For these interpretations, of the historical periods, is important to know how made by the scholars of religions, who moreover give tu us information on the spread of these cults, and therefore on the spread of the sculptures, that have gone nearly all destroyed.
Raffaele Pettazzoni, who was professor of the History of Religions at the university of Rome, has been the most great Italian scholar of religions. From his book "The all-Knowing God" (London, 1956; original edition: "L'onniscenza di Dio", Edizioni Scientifiche Einaudi, Torino, 1955 ) I have drawn (pp. 132 - 133) some historical information of religious type on the sculptures with four heads or four faces:
In the post Biblical Judaism and in the the ancient Christianity (especially of Syria) is found the tradition of a divine simulacrum with four faces, or four heads, that would have been adored by the Hebrew.

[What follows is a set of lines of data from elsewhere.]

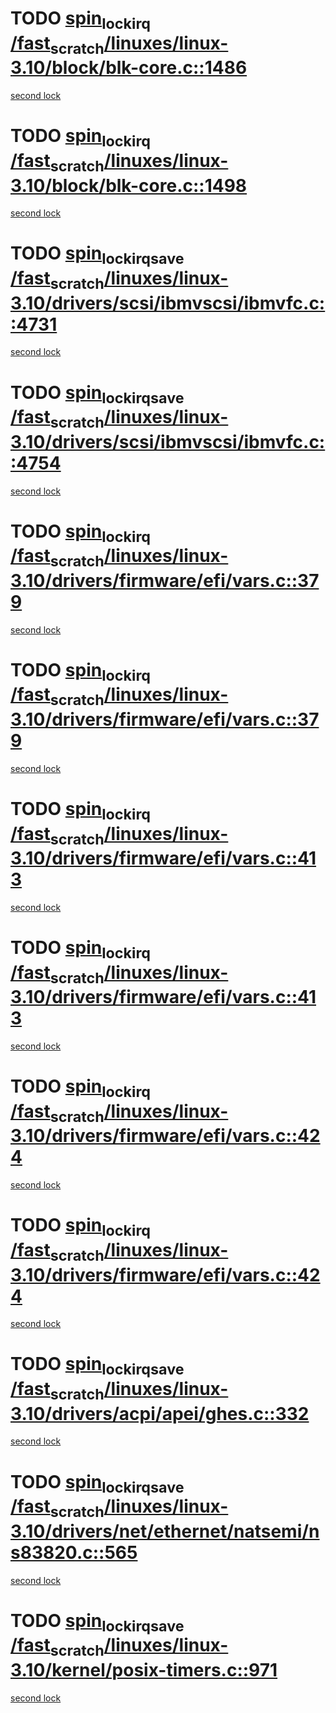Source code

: * TODO [[view:/fast_scratch/linuxes/linux-3.10/block/blk-core.c::face=ovl-face1::linb=1486::colb=2::cole=15][spin_lock_irq /fast_scratch/linuxes/linux-3.10/block/blk-core.c::1486]]
[[view:/fast_scratch/linuxes/linux-3.10/block/blk-core.c::face=ovl-face2::linb=1567::colb=2::cole=15][second lock]]
* TODO [[view:/fast_scratch/linuxes/linux-3.10/block/blk-core.c::face=ovl-face1::linb=1498::colb=1::cole=14][spin_lock_irq /fast_scratch/linuxes/linux-3.10/block/blk-core.c::1498]]
[[view:/fast_scratch/linuxes/linux-3.10/block/blk-core.c::face=ovl-face2::linb=1567::colb=2::cole=15][second lock]]
* TODO [[view:/fast_scratch/linuxes/linux-3.10/drivers/scsi/ibmvscsi/ibmvfc.c::face=ovl-face1::linb=4731::colb=1::cole=18][spin_lock_irqsave /fast_scratch/linuxes/linux-3.10/drivers/scsi/ibmvscsi/ibmvfc.c::4731]]
[[view:/fast_scratch/linuxes/linux-3.10/drivers/scsi/ibmvscsi/ibmvfc.c::face=ovl-face2::linb=4754::colb=4::cole=21][second lock]]
* TODO [[view:/fast_scratch/linuxes/linux-3.10/drivers/scsi/ibmvscsi/ibmvfc.c::face=ovl-face1::linb=4754::colb=4::cole=21][spin_lock_irqsave /fast_scratch/linuxes/linux-3.10/drivers/scsi/ibmvscsi/ibmvfc.c::4754]]
[[view:/fast_scratch/linuxes/linux-3.10/drivers/scsi/ibmvscsi/ibmvfc.c::face=ovl-face2::linb=4754::colb=4::cole=21][second lock]]
* TODO [[view:/fast_scratch/linuxes/linux-3.10/drivers/firmware/efi/vars.c::face=ovl-face1::linb=379::colb=1::cole=14][spin_lock_irq /fast_scratch/linuxes/linux-3.10/drivers/firmware/efi/vars.c::379]]
[[view:/fast_scratch/linuxes/linux-3.10/drivers/firmware/efi/vars.c::face=ovl-face2::linb=413::colb=5::cole=18][second lock]]
* TODO [[view:/fast_scratch/linuxes/linux-3.10/drivers/firmware/efi/vars.c::face=ovl-face1::linb=379::colb=1::cole=14][spin_lock_irq /fast_scratch/linuxes/linux-3.10/drivers/firmware/efi/vars.c::379]]
[[view:/fast_scratch/linuxes/linux-3.10/drivers/firmware/efi/vars.c::face=ovl-face2::linb=424::colb=4::cole=17][second lock]]
* TODO [[view:/fast_scratch/linuxes/linux-3.10/drivers/firmware/efi/vars.c::face=ovl-face1::linb=413::colb=5::cole=18][spin_lock_irq /fast_scratch/linuxes/linux-3.10/drivers/firmware/efi/vars.c::413]]
[[view:/fast_scratch/linuxes/linux-3.10/drivers/firmware/efi/vars.c::face=ovl-face2::linb=413::colb=5::cole=18][second lock]]
* TODO [[view:/fast_scratch/linuxes/linux-3.10/drivers/firmware/efi/vars.c::face=ovl-face1::linb=413::colb=5::cole=18][spin_lock_irq /fast_scratch/linuxes/linux-3.10/drivers/firmware/efi/vars.c::413]]
[[view:/fast_scratch/linuxes/linux-3.10/drivers/firmware/efi/vars.c::face=ovl-face2::linb=424::colb=4::cole=17][second lock]]
* TODO [[view:/fast_scratch/linuxes/linux-3.10/drivers/firmware/efi/vars.c::face=ovl-face1::linb=424::colb=4::cole=17][spin_lock_irq /fast_scratch/linuxes/linux-3.10/drivers/firmware/efi/vars.c::424]]
[[view:/fast_scratch/linuxes/linux-3.10/drivers/firmware/efi/vars.c::face=ovl-face2::linb=413::colb=5::cole=18][second lock]]
* TODO [[view:/fast_scratch/linuxes/linux-3.10/drivers/firmware/efi/vars.c::face=ovl-face1::linb=424::colb=4::cole=17][spin_lock_irq /fast_scratch/linuxes/linux-3.10/drivers/firmware/efi/vars.c::424]]
[[view:/fast_scratch/linuxes/linux-3.10/drivers/firmware/efi/vars.c::face=ovl-face2::linb=424::colb=4::cole=17][second lock]]
* TODO [[view:/fast_scratch/linuxes/linux-3.10/drivers/acpi/apei/ghes.c::face=ovl-face1::linb=332::colb=3::cole=20][spin_lock_irqsave /fast_scratch/linuxes/linux-3.10/drivers/acpi/apei/ghes.c::332]]
[[view:/fast_scratch/linuxes/linux-3.10/drivers/acpi/apei/ghes.c::face=ovl-face2::linb=332::colb=3::cole=20][second lock]]
* TODO [[view:/fast_scratch/linuxes/linux-3.10/drivers/net/ethernet/natsemi/ns83820.c::face=ovl-face1::linb=565::colb=2::cole=19][spin_lock_irqsave /fast_scratch/linuxes/linux-3.10/drivers/net/ethernet/natsemi/ns83820.c::565]]
[[view:/fast_scratch/linuxes/linux-3.10/drivers/net/ethernet/natsemi/ns83820.c::face=ovl-face2::linb=577::colb=3::cole=20][second lock]]
* TODO [[view:/fast_scratch/linuxes/linux-3.10/kernel/posix-timers.c::face=ovl-face1::linb=971::colb=1::cole=18][spin_lock_irqsave /fast_scratch/linuxes/linux-3.10/kernel/posix-timers.c::971]]
[[view:/fast_scratch/linuxes/linux-3.10/kernel/posix-timers.c::face=ovl-face2::linb=971::colb=1::cole=18][second lock]]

This tradition concerns:
- a) the Ba' al of Tyrus that Ahab, king of Israel, introduces in IX century B.C. in Samaria, as a result of his wedding with Izebel, daughter of the king of Syria ( The Kings 16. 29 followings): it is described like "four-shaped" by Eustachius from Antiochia (approximately 300 a.D.);
- b) the idol that Manasse king of Juda (VII century) makes to construct and to place in the temple of Jerusalem (2 Chr.. 33. 7), but removing them when he returns repenting from Babylon (2 Chr. 33. 15): in the Syrian version (Pesitta) of 2 Chr. 33. 7 he is described like a idol " four-faced". Efrem Syrus (+ 373 a.D.), in the poem against Julian the Apostate, and Jacob from Sarug (+ 521) in the homily on "the Fall of the Idols" and in that of palm Sunday, reproach the Hebrew to have adored a idol "four-faced", and that this idol was that one of Manasse, and just the simulacrum of 2 said explicitly in Barhebreus, like also in George Syncellus, Cedrenus and Suida (in Greek the name of the God with four faces is expressed with "Zeus"). Also in the Thalmud the idol of Manasse has four faces, while in the Syrian "Apocalypses of Baruch" it has five - and of this conception is found an echo in St. Girolamus;
- c) the simulacrum of Jahve make made by Micha son of Efraim for his private cult (illegitimate), then come in possession of the Danites and worshipped later on in Dan-Lajis (Jew. 17 and 18): it is, according to the Thalmud, the same as the idol of Manasse, and it had in fact four faces;
- d) also the "imagine
of jealousy" in the Temple of Jerusalem ,according to Ezech. 8. 3, 5, is identified in the judaic and christian tradition with the idol of Manasse, and has therefore four faces.